--- START ---
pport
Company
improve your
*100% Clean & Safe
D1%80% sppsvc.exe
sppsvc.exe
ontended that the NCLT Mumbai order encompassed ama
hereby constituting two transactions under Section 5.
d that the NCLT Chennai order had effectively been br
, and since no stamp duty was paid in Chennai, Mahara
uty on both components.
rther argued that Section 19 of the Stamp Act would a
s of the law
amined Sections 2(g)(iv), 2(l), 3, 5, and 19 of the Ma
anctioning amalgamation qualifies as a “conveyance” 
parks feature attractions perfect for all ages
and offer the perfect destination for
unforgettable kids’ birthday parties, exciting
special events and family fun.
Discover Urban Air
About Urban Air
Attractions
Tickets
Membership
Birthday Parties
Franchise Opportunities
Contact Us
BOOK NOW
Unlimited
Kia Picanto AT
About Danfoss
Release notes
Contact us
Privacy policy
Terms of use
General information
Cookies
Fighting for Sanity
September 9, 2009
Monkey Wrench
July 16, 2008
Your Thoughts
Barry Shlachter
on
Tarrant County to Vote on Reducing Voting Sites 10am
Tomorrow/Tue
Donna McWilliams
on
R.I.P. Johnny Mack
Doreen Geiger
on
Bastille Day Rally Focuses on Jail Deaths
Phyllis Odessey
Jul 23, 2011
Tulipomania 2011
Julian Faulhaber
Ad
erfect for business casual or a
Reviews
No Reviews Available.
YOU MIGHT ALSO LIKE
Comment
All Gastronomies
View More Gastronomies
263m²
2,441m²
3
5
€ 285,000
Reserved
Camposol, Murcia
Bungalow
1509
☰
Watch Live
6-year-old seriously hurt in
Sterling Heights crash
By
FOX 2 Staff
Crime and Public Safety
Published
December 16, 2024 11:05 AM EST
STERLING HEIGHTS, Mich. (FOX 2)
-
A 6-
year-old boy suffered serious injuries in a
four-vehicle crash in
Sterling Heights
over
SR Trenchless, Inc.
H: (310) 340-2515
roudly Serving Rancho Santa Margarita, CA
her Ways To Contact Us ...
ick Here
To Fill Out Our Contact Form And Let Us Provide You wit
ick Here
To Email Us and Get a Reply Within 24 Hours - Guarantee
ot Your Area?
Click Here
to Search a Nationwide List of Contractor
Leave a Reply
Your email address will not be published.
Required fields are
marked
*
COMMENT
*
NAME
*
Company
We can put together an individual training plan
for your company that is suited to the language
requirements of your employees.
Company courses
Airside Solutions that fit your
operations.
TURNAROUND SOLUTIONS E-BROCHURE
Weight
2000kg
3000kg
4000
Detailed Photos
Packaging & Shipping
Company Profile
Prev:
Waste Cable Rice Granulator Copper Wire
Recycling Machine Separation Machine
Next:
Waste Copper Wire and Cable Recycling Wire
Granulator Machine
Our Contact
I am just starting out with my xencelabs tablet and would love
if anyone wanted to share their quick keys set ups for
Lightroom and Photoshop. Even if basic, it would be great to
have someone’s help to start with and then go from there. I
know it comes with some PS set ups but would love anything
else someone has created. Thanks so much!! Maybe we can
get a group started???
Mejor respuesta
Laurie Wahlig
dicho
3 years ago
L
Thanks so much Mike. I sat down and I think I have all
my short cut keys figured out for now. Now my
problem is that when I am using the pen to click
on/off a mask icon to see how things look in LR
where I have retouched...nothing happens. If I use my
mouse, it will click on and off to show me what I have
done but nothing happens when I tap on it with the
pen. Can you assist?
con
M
--- END ---
Requirement:
Can you arrange the text of all the records above as a Markdown table with the columns Row and Line, numbering each row and leaving out blank lines?

Written solution:
| Row | Line |
|---|---|
| 1 | pport |
| 2 | Company |
| 3 | improve your |
| 4 | *100% Clean & Safe |
| 5 | D1%80% sppsvc.exe |
| 6 | sppsvc.exe |
| 7 | ontended that the NCLT Mumbai order encompassed ama |
| 8 | hereby constituting two transactions under Section 5. |
| 9 | d that the NCLT Chennai order had effectively been br |
| 10 | , and since no stamp duty was paid in Chennai, Mahara |
| 11 | uty on both components. |
| 12 | rther argued that Section 19 of the Stamp Act would a |
| 13 | s of the law |
| 14 | amined Sections 2(g)(iv), 2(l), 3, 5, and 19 of the Ma |
| 15 | anctioning amalgamation qualifies as a “conveyance”  |
| 16 | parks feature attractions perfect for all ages |
| 17 | and offer the perfect destination for |
| 18 | unforgettable kids’ birthday parties, exciting |
| 19 | special events and family fun. |
| 20 | Discover Urban Air |
| 21 | About Urban Air |
| 22 | Attractions |
| 23 | Tickets |
| 24 | Membership |
| 25 | Birthday Parties |
| 26 | Franchise Opportunities |
| 27 | Contact Us |
| 28 | BOOK NOW |
| 29 | Unlimited |
| 30 | Kia Picanto AT |
| 31 | About Danfoss |
| 32 | Release notes |
| 33 | Contact us |
| 34 | Privacy policy |
| 35 | Terms of use |
| 36 | General information |
| 37 | Cookies |
| 38 | Fighting for Sanity |
| 39 | September 9, 2009 |
| 40 | Monkey Wrench |
| 41 | July 16, 2008 |
| 42 | Your Thoughts |
| 43 | Barry Shlachter |
| 44 | on |
| 45 | Tarrant County to Vote on Reducing Voting Sites 10am |
| 46 | Tomorrow/Tue |
| 47 | Donna McWilliams |
| 48 | on |
| 49 | R.I.P. Johnny Mack |
| 50 | Doreen Geiger |
| 51 | on |
| 52 | Bastille Day Rally Focuses on Jail Deaths |
| 53 | Phyllis Odessey |
| 54 | Jul 23, 2011 |
| 55 | Tulipomania 2011 |
| 56 | Julian Faulhaber |
| 57 | Ad |
| 58 | erfect for business casual or a |
| 59 | Reviews |
| 60 | No Reviews Available. |
| 61 | YOU MIGHT ALSO LIKE |
| 62 | Comment |
| 63 | All Gastronomies |
| 64 | View More Gastronomies |
| 65 | 263m² |
| 66 | 2,441m² |
| 67 | 3 |
| 68 | 5 |
| 69 | € 285,000 |
| 70 | Reserved |
| 71 | Camposol, Murcia |
| 72 | Bungalow |
| 73 | 1509 |
| 74 | ☰ |
| 75 | Watch Live |
| 76 | 6-year-old seriously hurt in |
| 77 | Sterling Heights crash |
| 78 | By |
| 79 | FOX 2 Staff |
| 80 | Crime and Public Safety |
| 81 | Published |
| 82 | December 16, 2024 11:05 AM EST |
| 83 | STERLING HEIGHTS, Mich. (FOX 2) |
| 84 | - |
| 85 | A 6- |
| 86 | year-old boy suffered serious injuries in a |
| 87 | four-vehicle crash in |
| 88 | Sterling Heights |
| 89 | over |
| 90 | SR Trenchless, Inc. |
| 91 | H: (310) 340-2515 |
| 92 | roudly Serving Rancho Santa Margarita, CA |
| 93 | her Ways To Contact Us ... |
| 94 | ick Here |
| 95 | To Fill Out Our Contact Form And Let Us Provide You wit |
| 96 | ick Here |
| 97 | To Email Us and Get a Reply Within 24 Hours - Guarantee |
| 98 | ot Your Area? |
| 99 | Click Here |
| 100 | to Search a Nationwide List of Contractor |
| 101 | Leave a Reply |
| 102 | Your email address will not be published. |
| 103 | Required fields are |
| 104 | marked |
| 105 | * |
| 106 | COMMENT |
| 107 | * |
| 108 | NAME |
| 109 | * |
| 110 | Company |
| 111 | We can put together an individual training plan |
| 112 | for your company that is suited to the language |
| 113 | requirements of your employees. |
| 114 | Company courses |
| 115 | Airside Solutions that fit your |
| 116 | operations. |
| 117 | TURNAROUND SOLUTIONS E-BROCHURE |
| 118 | Weight |
| 119 | 2000kg |
| 120 | 3000kg |
| 121 | 4000 |
| 122 | Detailed Photos |
| 123 | Packaging & Shipping |
| 124 | Company Profile |
| 125 | Prev: |
| 126 | Waste Cable Rice Granulator Copper Wire |
| 127 | Recycling Machine Separation Machine |
| 128 | Next: |
| 129 | Waste Copper Wire and Cable Recycling Wire |
| 130 | Granulator Machine |
| 131 | Our Contact |
| 132 | I am just starting out with my xencelabs tablet and would love |
| 133 | if anyone wanted to share their quick keys set ups for |
| 134 | Lightroom and Photoshop. Even if basic, it would be great to |
| 135 | have someone’s help to start with and then go from there. I |
| 136 | know it comes with some PS set ups but would love anything |
| 137 | else someone has created. Thanks so much!! Maybe we can |
| 138 | get a group started??? |
| 139 | Mejor respuesta |
| 140 | Laurie Wahlig |
| 141 | dicho |
| 142 | 3 years ago |
| 143 | L |
| 144 | Thanks so much Mike. I sat down and I think I have all |
| 145 | my short cut keys figured out for now. Now my |
| 146 | problem is that when I am using the pen to click |
| 147 | on/off a mask icon to see how things look in LR |
| 148 | where I have retouched...nothing happens. If I use my |
| 149 | mouse, it will click on and off to show me what I have |
| 150 | done but nothing happens when I tap on it with the |
| 151 | pen. Can you assist? |
| 152 | con |
| 153 | M |